Handling vector data

Last Update: 7 October 2022
Download Jupyter Notebook: GRWG22_VectorData.ipynb

Overview

This tutorial covers how to manipulate geospatial vector datasets in python. A dataset with polygon geometries representing wildfire perimeters is joined with a dataset with point geometries representing air quality monitoring stations to determine which stations observed unhealthy concentrations of small particulate matter (PM2.5) in the atmosphere around the time of the Camp Fire in northern CA in 2018.

Language: Python

Primary Libraries/Packages:

Name	Description	Link
geopandas	GeoPandas is an open source project to make working with geospatial data in python easier.	https://geopandas.org/en/stable/
plotnine	A Grammar of Graphics for Python	https://plotnine.readthedocs.io/en/stable/

Nomenclature

Vector data: Spatial data defined by simple geometry types (points, lines, and polygons) where each geometry feature can be assigned non-spatial attributes.
CRS: Coordinate Reference System, also known as a spatial reference system. A system for defining geospatial coordinates.
Spatial join: Combining two spatial datasets by the relationship between their geometries.

Data Details

Data: National Interagency Fire Center’s Historic Perimeters dataset
Link: https://data-nifc.opendata.arcgis.com/datasets/nifc::historic-perimeters-combined-2000-2018-geomac/explore
Other Details: The original dataset contains perimeters of wildfires in the US from 2000-2018 as a polygon feature collection. For this tutorial, the wildfire perimeters in CA during 2018 were extracted.
Data: US EPA’s Air Quality System (AQS) database
Link: https://aqs.epa.gov/aqsweb/documents/data_api.html
Other Details: PM2.5 concentration data from this database covering CA in 2018 were retrieved and pre-processed for this tutorial.

Analysis Steps

Fire perimeter data - read in and visualize the wildfire perimeter data
- Read in geojson file
- Visualize perimeters on map of CA
- Visualize non-spatial attributes
Air quality data - read in the shapefile
Buffer and spatial join - find the air quality stations within 200km of the fire perimeter
Visualize - air quality around the Camp Fire

Step 0: Import Libraries / Packages

Below are commands to run to create a new Conda environment named ‘geoenv’ that contains the packages used in this tutorial series. To learn more about using Conda environments on Ceres, see this guide. NOTE: If you have used other Geospatial Workbook tutorials from the SCINet Geospatial Research Working Group Workshop 2022, you may have aleady created this environment and may skip to launching JupyterHub.

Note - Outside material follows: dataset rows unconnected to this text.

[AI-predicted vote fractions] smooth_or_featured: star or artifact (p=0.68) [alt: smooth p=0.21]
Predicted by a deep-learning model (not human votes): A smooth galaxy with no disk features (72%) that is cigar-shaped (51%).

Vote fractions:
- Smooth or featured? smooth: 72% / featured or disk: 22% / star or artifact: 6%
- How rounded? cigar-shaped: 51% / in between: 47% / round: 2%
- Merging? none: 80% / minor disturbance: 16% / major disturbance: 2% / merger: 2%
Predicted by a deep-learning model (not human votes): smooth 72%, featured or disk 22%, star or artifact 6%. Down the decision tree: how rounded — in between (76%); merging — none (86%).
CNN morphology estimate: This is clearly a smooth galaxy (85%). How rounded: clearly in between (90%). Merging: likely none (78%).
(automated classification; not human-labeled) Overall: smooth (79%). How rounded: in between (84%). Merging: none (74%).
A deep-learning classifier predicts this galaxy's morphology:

First, we allocate resources on a compute (Ceres) or development (Atlas) node so we do not burden the login node with the conda installations.

On Ceres:

salloc

On Atlas (you will need to replace yourProjectName with one of your project’s name):

srun -A yourProjectName -p development --pty --preserve-env bash

Then we load the miniconda conda module available on Ceres and Atlas to access the Conda commands to create environments, activate them, and install Python and packages.

salloc
module load miniconda
conda create --name geoenv
source activate geoenv
conda install geopandas rioxarray rasterstats plotnine ipython ipykernel dask dask-jobqueue -c conda-forge

To have JupyterLab use this conda environment, we will make a kernel.

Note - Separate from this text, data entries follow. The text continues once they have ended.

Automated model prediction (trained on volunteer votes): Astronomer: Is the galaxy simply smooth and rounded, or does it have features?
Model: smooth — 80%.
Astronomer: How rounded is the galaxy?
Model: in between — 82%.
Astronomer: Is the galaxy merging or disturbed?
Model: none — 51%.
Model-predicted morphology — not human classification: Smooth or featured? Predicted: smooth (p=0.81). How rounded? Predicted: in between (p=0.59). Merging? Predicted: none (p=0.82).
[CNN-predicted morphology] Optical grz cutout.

ipython kernel install --user --name=geo_kernel

This tutorial assumes you are running this python notebook in JupyterLab. The easiest way to do that is with Open OnDemand (OoD) on Ceres or Atlas. Select the following parameter values when requesting a JupyterLab app to be launched depending on which cluster you choose. All other values can be left to their defaults. Note: on Atlas, we are using the development partition so that we have internet access to download files since the regular compute nodes on the atlas partition do not have internet access.

Ceres:

Slurm Partition: short
Number of hours: 1
Number of cores: 2
Jupyer Notebook vs Lab: Lab

Atlas:

Partition Name: development
QOS: normal
Number of hours: 1
Number of tasks: 2

To download the python notebook file for this tutorial to either cluster within OoD, you can use the following lines in the python console:

import urllib.request
tutorial_name = 'GRWG22_VectorData.ipynb'
urllib.request.urlretrieve('https://geospatial.101workbook.org/tutorials/' + tutorial_name, 
                           tutorial_name)

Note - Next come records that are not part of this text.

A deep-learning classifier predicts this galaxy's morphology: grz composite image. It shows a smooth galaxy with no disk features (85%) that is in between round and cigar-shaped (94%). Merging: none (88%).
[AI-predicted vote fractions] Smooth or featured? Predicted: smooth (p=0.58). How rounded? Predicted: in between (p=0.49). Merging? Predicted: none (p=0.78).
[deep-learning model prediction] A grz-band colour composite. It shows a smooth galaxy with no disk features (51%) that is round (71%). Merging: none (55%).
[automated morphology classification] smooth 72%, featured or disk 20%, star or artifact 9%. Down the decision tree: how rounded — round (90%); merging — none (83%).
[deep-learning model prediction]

Once you are in JupyterLab with this notebook open, select your kernel by clicking on the Switch kernel button in the top right corner of the editor. A pop-up will appear with a dropdown menu containing the geo_kernel kernel we made above. Click on the geo_kernel kernel and click the Select button.

import geopandas as gpd
import numpy as np
from plotnine import ggplot, geom_map, aes, theme, geom_histogram, scale_x_datetime, geom_line, ylab, xlab, annotate, geom_vline
from datetime import datetime, date

Step 1: Read in fire perimeter data and visualize

The National Interagency Fire Center’s Historic Perimeters dataset has 23,776 polygons representing wildfire perimeters from 2000-2018. A version of the dataset filtered to wildfires in CA in 2018, since that is when the destructive Camp Fire occurred, will be used in this tutorial.

We will transform to planar coordinates for distance calculations. The 5070 EPSG code is for the Equal Area CONUS Albers.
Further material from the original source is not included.